Jakarta (Indonesia Window) – Myanmar akan memulangkan sejumlah orang yang melarikan diri dari kekerasan di negara bagian Rakhine utara ke Bangladesh, kata seorang pejabat senior dari negara itu di Majelis Umum Perserikatan Bangsa Bangsa (PBB), New York, Amerika Serikat pada Sabtu (28/9).
Sekitar 900.000 pengungsi Rohingya dari Myanmar mencari perlindungan di wilayah Bazar Cox di Bangladesh tenggara setelah operasi militer diluncurkan dua tahun lalu, demikian laporan yang dikutip dari situs jejaring PBB.
Menteri Persatuan Myanmar untuk Kantor Penasihat Negara, Kyaw Tint Swe, mengatakan pemulangan akan dilakukan sesuai dengan perjanjian November 2017 dengan Bangladesh.
“Prioritas kami sekarang adalah mempercepat repatriasi dan untuk menciptakan lingkungan yang lebih kondusif bagi para migran yang kembali,” katanya.
Status
Swe mengatakan para pengungsi yang telah tinggal di negara bagian Rakhine “memiliki status hukum yang berbeda.”
Mereka yang memenuhi syarat untuk memperoleh kewarganegaraan akan diberikan kartu kewarganegaraan. Sisanya akan menerima Kartu Verifikasi Nasional yang disamakan dengan “kartu hijau” yang dikeluarkan untuk imigran di Amerika Serikat.
Swe mengatakan upaya pemerintah untuk membawa perdamaian dan stabilitas ke negara bagian Rakhine dilakukan “sebelum serangan kekerasan oleh kelompok teroris ARSA (Arakan Rohingya Salvation Army) pada 2016 dan 2017 yang memicu krisis kemanusiaan saat ini.”
Sekitar 300 orang telah kembali ke Myanmar atas kemauannya sendiri “meskipun ada hambatan, termasuk pembunuhan dan ancaman oleh ARSA,” tambahnya.
Menteri menolak permintaan untuk membangun “zona aman” di Myanmar dengan mengatakan “tidak dijamin, atau tidak bisa diterapkan.”
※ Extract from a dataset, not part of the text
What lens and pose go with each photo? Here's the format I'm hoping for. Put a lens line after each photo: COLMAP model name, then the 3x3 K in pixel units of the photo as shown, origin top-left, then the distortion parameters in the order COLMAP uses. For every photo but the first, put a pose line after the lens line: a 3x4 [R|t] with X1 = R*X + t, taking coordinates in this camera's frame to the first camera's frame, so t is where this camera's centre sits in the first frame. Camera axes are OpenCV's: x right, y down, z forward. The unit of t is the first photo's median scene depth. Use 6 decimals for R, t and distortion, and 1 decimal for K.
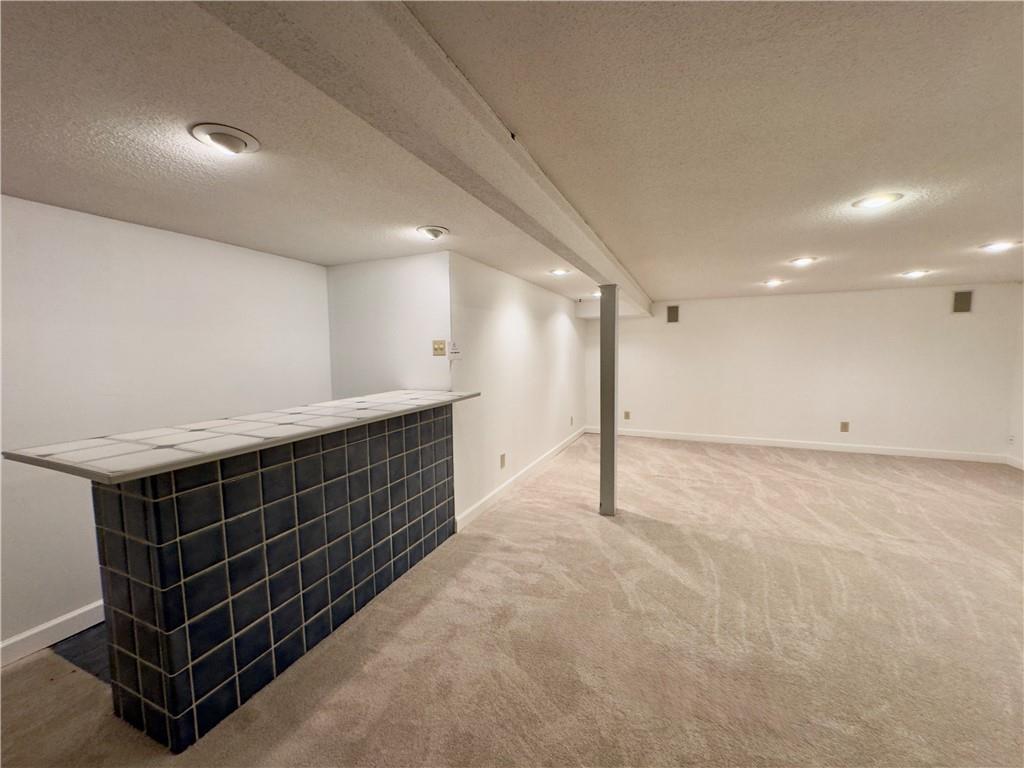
lens RADIAL K [[409.1, 0, 512.0], [0, 409.1, 384.0], [0, 0, 1]] dist [0.000623, 0.000191]
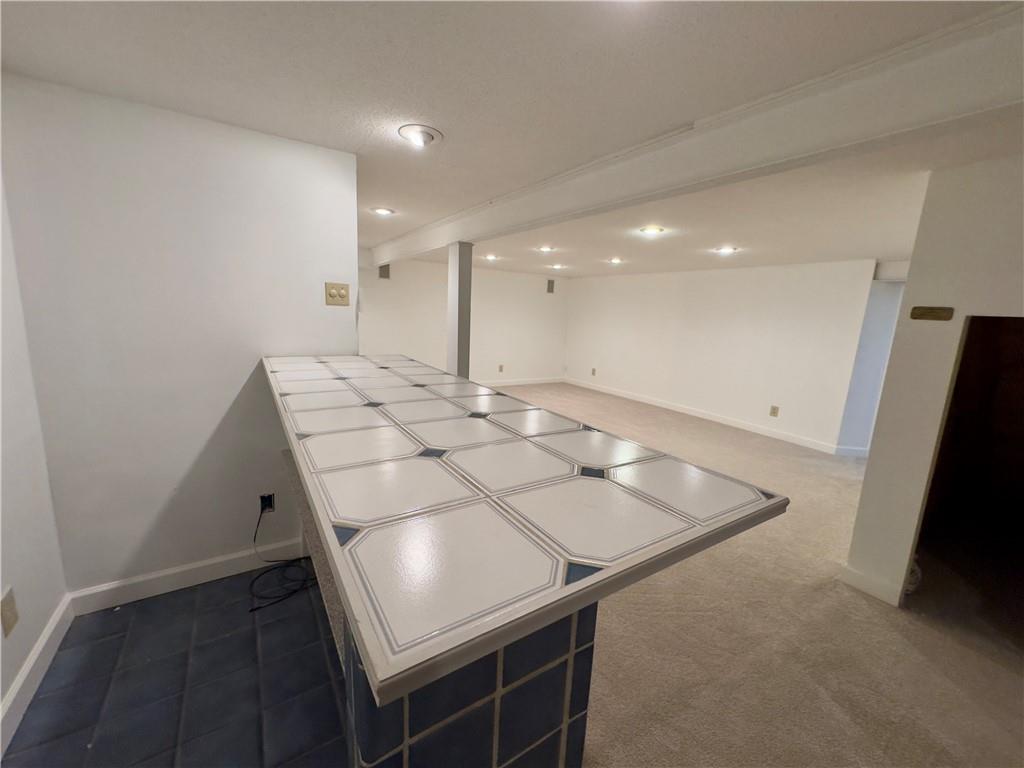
lens RADIAL K [[410.1, 0, 517.8], [0, 410.1, 380.2], [0, 0, 1]] dist [-0.000089, 0.000023]
pose [[0.531400, -0.099152, 0.841298, -0.574104], [0.012628, 0.993943, 0.109166, -0.013250], [-0.847027, -0.047387, 0.529434, 0.330059]]
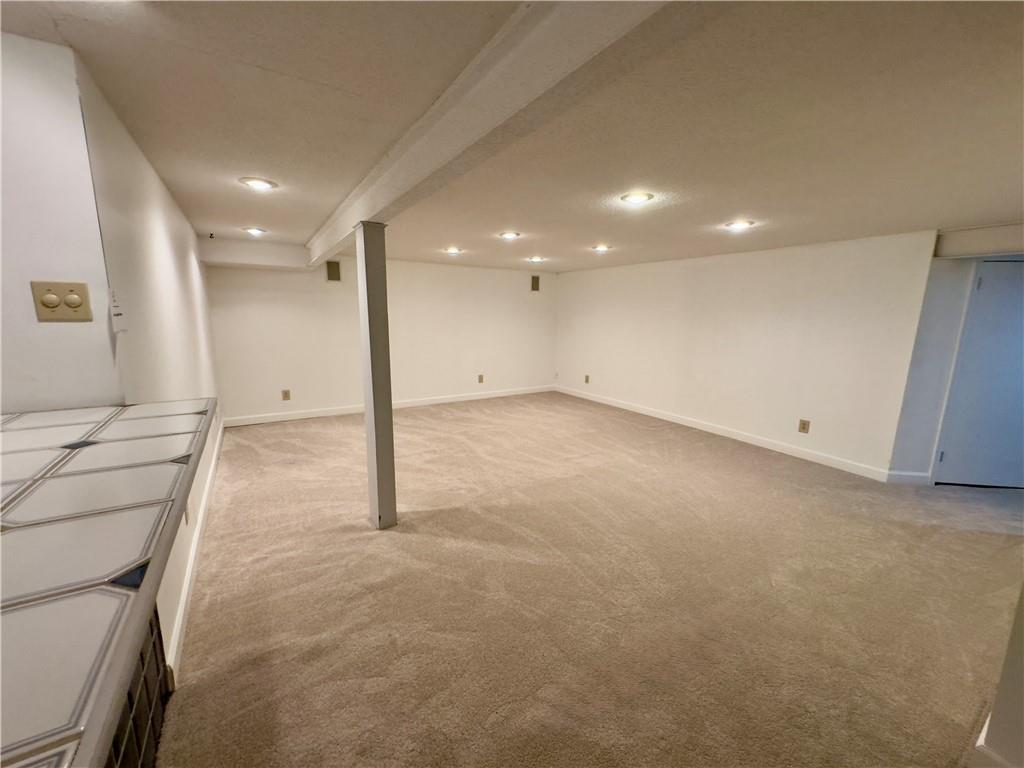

Dia meminta Bangladesh untuk menerapkan perjanjian bilateral, yang dia gambarkan sebagai “satu-satunya cara yang mungkin untuk menyelesaikan masalah para pengungsi.”
Investigasi militer
Mengenai pertanggungjawaban atas kejadian di negara bagian Rakhine, Swe melaporkan bahwa penyelidikan militer sedang dilakukan.
“Pengumuman baru-baru ini menunjukkan bahwa akan segera ada pengadilan militer,” imbuhnya.
Swe juga menanggapi permintaan Pengadilan Kriminal Internasional (ICC) untuk mengesahkan penyelidikan atas dugaan kejahatan di Negara Bagian Rakhine.
Namun, ia mengatakan “para pihak independen telah mengidentifikasi permintaan tersebut bermasalah karena tidak termasuk dugaan kejahatan yang dilakukan oleh Bala Keselamatan Arakan Rohingya.
Kekhawatiran lain adalah bahwa Jaksa Penuntut ICC “sangat bergantung pada laporan hak asasi manusia” yang mengandung “kesalahan faktual” pada hukum nasional dan internasional.
Dalam pandangan Swe, Jaksa ICC berfokus pada arus keluar dari negara bagian Rakhine namun tetap “diam” pada apa yang disebutnya “gambaran yang lebih luas” di balik pengungsian tersebut, serta berbagai pihak yang terlibat.